Rare Butterflies in Upstate New York

Rare Butterflies in Upstate New York

Peter Hall, advisor to eButterfly
Saratoga Sand Plains Wildlife Management Area

Among the most unique and at-risk habitats in eastern North America are the sand plains of central New York state. The localized, rolling dunes in this area are covered in pitch pines with a low ground cover that has been dominated by sundial lupines. This combination also makes them one of the last strongholds for a number of butterflies that are also at risk.

Karner Blue Plebejus samuelis

In a visit there in mid-May 2023, four of us from Ontario visited the key sites. We were especially looking for three butterfly species – Karner Blue Plebejus samuelis, Frosted Elfin Callophrys irus, and Mottled Duskywing Erynnis martialis. Being from Ontario, our interest was also in the measures being taken by state and conservation authorities to save and, in some cases, recover the necessary habitats for these rare butterflies. All three are now extirpated or endangered in Ontario. We were hoping to gain more information to aid possible reintroduction or recovery programs now underway in the province.

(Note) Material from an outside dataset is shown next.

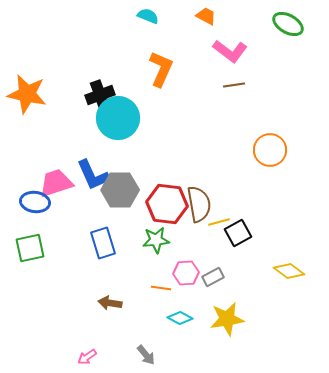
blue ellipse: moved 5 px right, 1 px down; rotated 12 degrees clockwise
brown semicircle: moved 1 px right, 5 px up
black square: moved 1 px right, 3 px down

Frosted Elfin Callophrys irus

Two sites were of particular interest. The Albany Pine Bush Preserve is on the western edge of the city of Albany. It has a wonderful Discovery Center and a series of trails through areas that have been enhanced for lupines to grow. The plant is the main food source for the Karner Blue and the Frosted Elfin caterpillars. In addition to talking to conservation staff at the center, we also walked several trails and found Frosted Elfins to be common and one Karner Blue. The Elfins were at peak flight period while the later-emerging Karner Blues were just starting their flight season.

Our next site was the Saratoga Sand Plains Wildlife Management Area north of Albany. We were met there by dedicated staff who took us on a tour of the prime areas that have been developed and were at various stages of lupine recovery. The lupine numbers were impressive, and the Frosted Elfins were numerous. Even the Karner Blues were further along than at Albany and were relatively easy to find.

While at Saratoga, we also saw the efforts being made to recover the Mottled Duskywing, which feeds as a caterpillar on species of ceanothus, especially New Jersey Tea. While not common, the duskywing was seen and photographed at several locations.

Mottled Duskywing Erynnis martialis

The impressive work being done on the sand plains of upstate New York offer hope for the conservation of these rare butterflies in Ontario and other parts of the eastern United States.